Pur ritenuta inverosimile da molti scettici (lo si vada a raccontare a chi è incappato in simile sventura), la sostituzione (“Swap” in inglese) non sembra affatto una operazione impossibile e le conseguenze sono facilmente immaginabili.

Il cliente si ritrova con il telefono che smette di funzionare e il bandito – che possiede il clone funzionante – riceve i codici via SMS che lo abilitano a gestire in piena libertà il conto del malcapitato…

la storia del signor Fabio

Il signor Fabio, piccolo imprenditore agricolo di Ventimiglia, ha un conto presso l’agenzia di Intesa SanPaolo di Ventimiglia da cui – il 6 ottobre 2020 – vengono eseguiti in maniera fraudolenta tre bonifici BEU (Bonifico Europeo Unico SEPA) e una ricarica telefonica.

Lo stesso giorno Fabio si accorge che il proprio telefonino è “inattivo”. Attribuisce la circostanza ad una presumibile “carenza di credito” perché ancora non sa di essere vittima di una operazione fraudolenta di “SIM Swapping”.

Martedì 7, siccome è stato danneggiato dall’alluvione che ha flagellato la zona quattro giorni prima, arriva a pensare che il mancato funzionamento del cellulare sia imputabile all’esposizione all’acqua e, rimossa la SIM dal dispositivo, la lascia ad asciugare.

L’8 ottobre il telefono non è ancora operativo, viene effettuata una ricarica ma la situazione non cambia.

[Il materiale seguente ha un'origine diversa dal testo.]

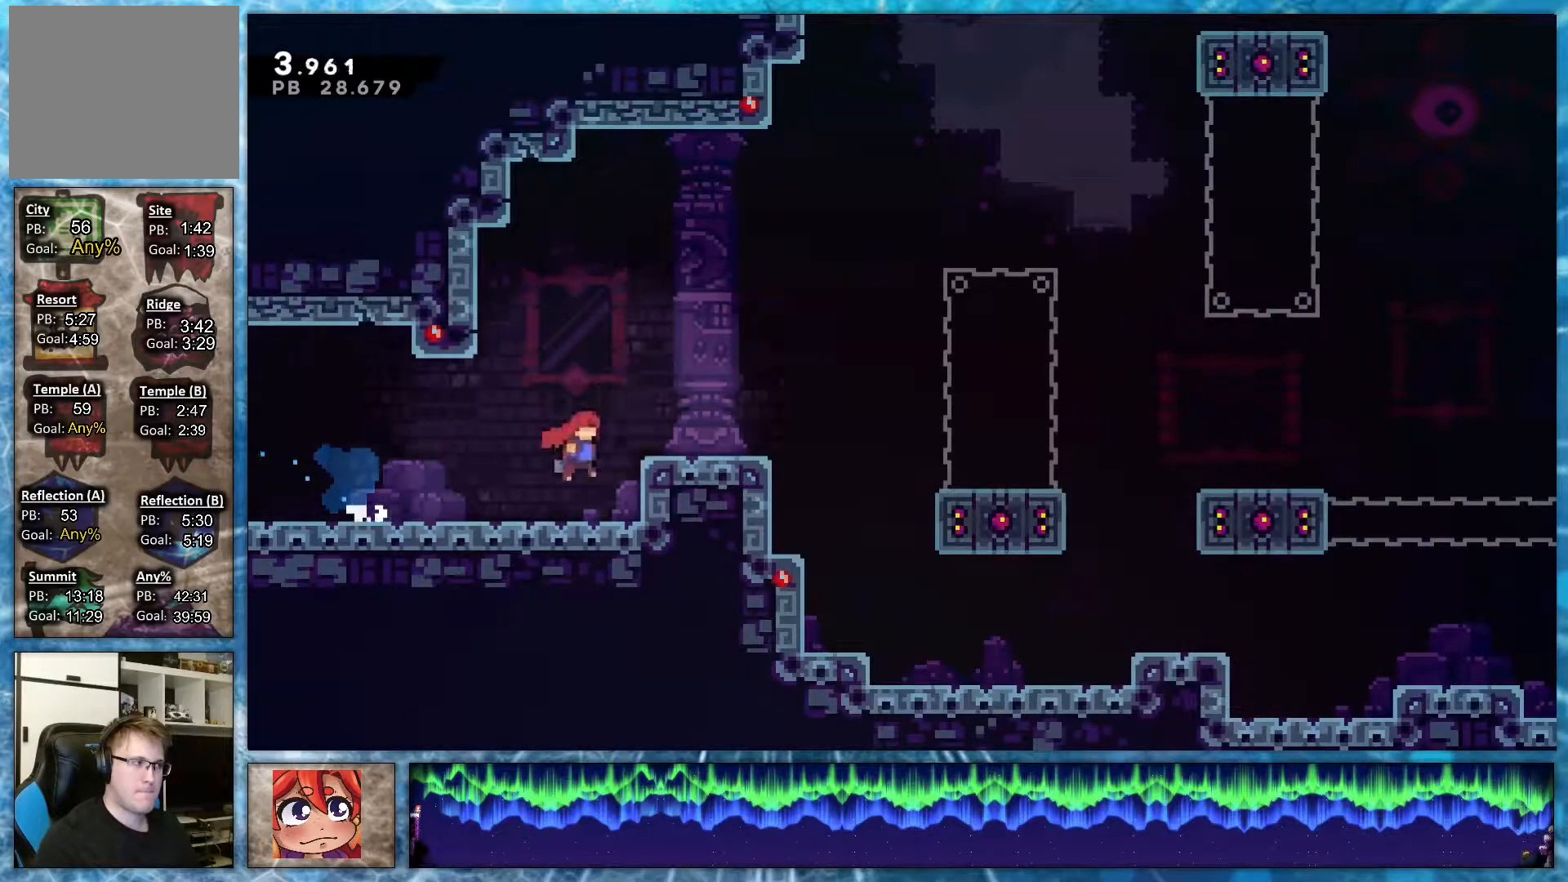
{"buttons": ["L2", "R1", "DPAD_RIGHT"], "events": [[200, "CROSS", "up"], [200, "R1", "up"], [300, "L1", "down"], [450, "L1", "up"], [500, "R1", "down"]]}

Sabato 10 Fabio si reca nel negozio TIM “Modesti srl” per avere spiegazioni e gli viene consigliato di lasciar asciugare ancora il telefonino.

Il lunedì successivo, torna al Centro TIM dove, confermatogli che il numero è attivo, viene fatta una chiamata di prova a tale utenza cui risponde uno sconosciuto presumibilmente da Roma che si qualifica con il nome e il cognome della vittima.

la fragilità del telefono nelle procedure di autenticazione e autorizzazione

La circostanza permette di appurare che il tizio – con il presumibile uso di documenti contraffatti o di indebita copia di quelli originali del signor Fabio – ha ottenuto il rilascio di una SIM sostitutiva con la probabile dichiarazione di aver smarrito il proprio telefono. Il tutto avviene agevolato dal discutibile operato del punto vendita dove non sono stati eseguiti controlli di sorta o non sono state rispettate le sicuramente dettagliatissime disposizioni che scrupolosamente TIM ha impartito alla rete commerciale e che senza dubbio sono oggetto di costante e attento audit da parte delle specializzate articolazioni interne.

Il fronte “telefonico” esorbita senza dubbio dalle responsabilità bancarie, ma alla luce di tale fin troppo evidente possibilità truffaldina chi si sente di consigliare o imporre l’uso del telefonino al posto del token?

torniamo al nostro Fabio…

Scoperto l’avvenuto furto di identità e appreso che qualcuno sta usando un telefonino con il “suo” numero, Fabio corre dai carabinieri a fare denuncia.

Con quel pezzo di carta torna al Centro TIM, blocca l’utenza clonata e chiede di poter attivare una nuova SIM recuperando finalmente il suo numero.

La riattivazione dell’utenza originaria gli permette di ricevere sul proprio dispositivo una serie di messaggi SMS (già recapitati a suo tempo sul telefono nella disponibilità dei ladri della sua identità) contenenti codici di sicurezza inoltrati da Intesa Sanpaolo per operazioni bancarie che l’interessato non aveva mai effettuato.

Fabio continua la sua maratona e raggiunge immediatamente l’agenzia di Intesa Sanpaolo (che – a seguito dell’alluvione – eroga i propri servizi in un camper sulla piazza del Comune di Ventimiglia). Rappresenta l’accaduto ed ha conferma delle operazioni fraudolente che disconosce contestualmente chiedendone la revoca e domandando che sia disposto il blocco del conto.

In termini pratici Fabio era stato alleggerito di 77.487 euro finiti addirittura in Perù e di altri 280 destinati a rimpolpare il credito di un telefonino che ovviamente non era il suo…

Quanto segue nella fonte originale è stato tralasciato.